### Document text
■ ■ ■ ■ ■ ■ ■

What They Tell You
Financial markets are efficient. Prices reflect all available information. Professional investors can’t consistently beat the market because prices are always right. Asset bubbles are rare or impossible—if prices seem too high, smart money will sell and correct them. Deregulation allows markets to work better. Financial innovation improves efficiency.
What They Don’t Tell You
Financial markets are highly inefficient and prone to bubbles and crashes. Prices regularly deviate wildly from fundamental values. Investors are driven by psychology, herding, and short-term incentives. The 2008 financial crisis wasn’t an aberration but a feature of how financial markets work. Financial innovation often creates risk rather than managing it. And finance has grown far beyond its useful function.
The Efficient Markets Hypothesis
The EMH, developed by Eugene Fama, argues:
All available information is immediately incorporated into prices
No one can consistently beat the market
Prices reflect true fundamental values
Bubbles are impossible because arbitrageurs would sell overpriced assets
This theory justified financial deregulation and the idea that markets should be left alone.
The Evidence Against It
Bubbles happen constantly: Tulip mania, the South Sea Bubble, the 1929 crash, the dot-com bubble, the housing bubble—prices repeatedly deviate wildly from fundamentals.
Volatility is too high: Stock prices are far more volatile than the underlying fundamentals (dividends, earnings) that should determine them.
Anomalies persist: Small-cap stocks, value stocks, and momentum strategies have beaten the market consistently—which shouldn’t happen if markets are efficient.

■ ■ ■ ■ ■ ■ ■

### Stored data
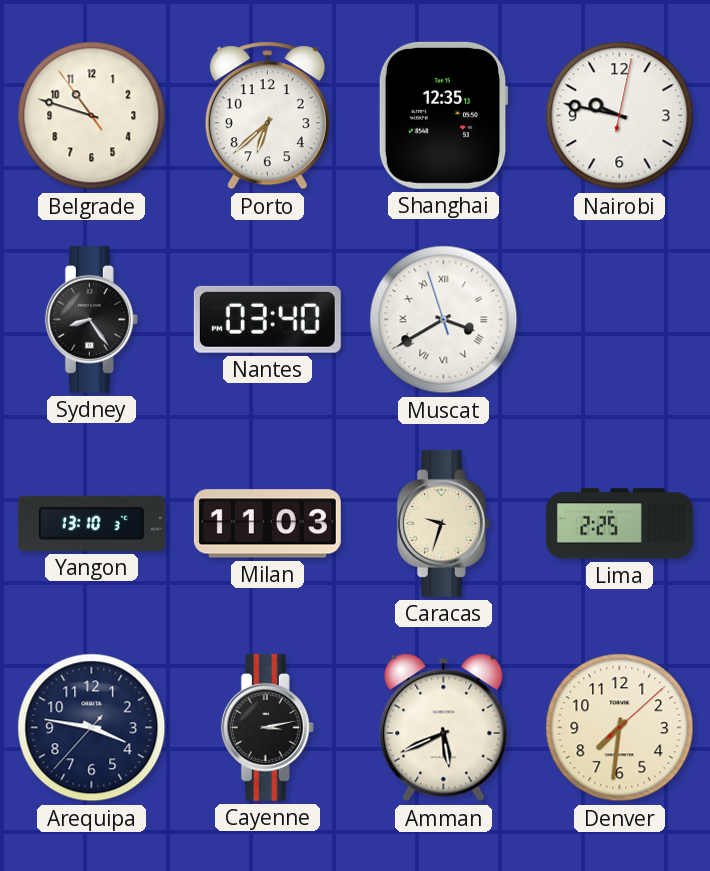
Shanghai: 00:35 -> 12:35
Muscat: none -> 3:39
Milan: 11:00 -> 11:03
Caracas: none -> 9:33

■ ■ ■ ■ ■ ■ ■

Rewrite the passage on financial markets from "What They Tell" down to "innovation improves efficiency.", putting "informed investors" in place of "smart money".

What They Tell You
Financial markets are efficient. Prices reflect all available information. Professional investors can’t consistently beat the market because prices are always right. Asset bubbles are rare or impossible—if prices seem too high, informed investors will sell and correct them. Deregulation allows markets to work better. Financial innovation improves efficiency.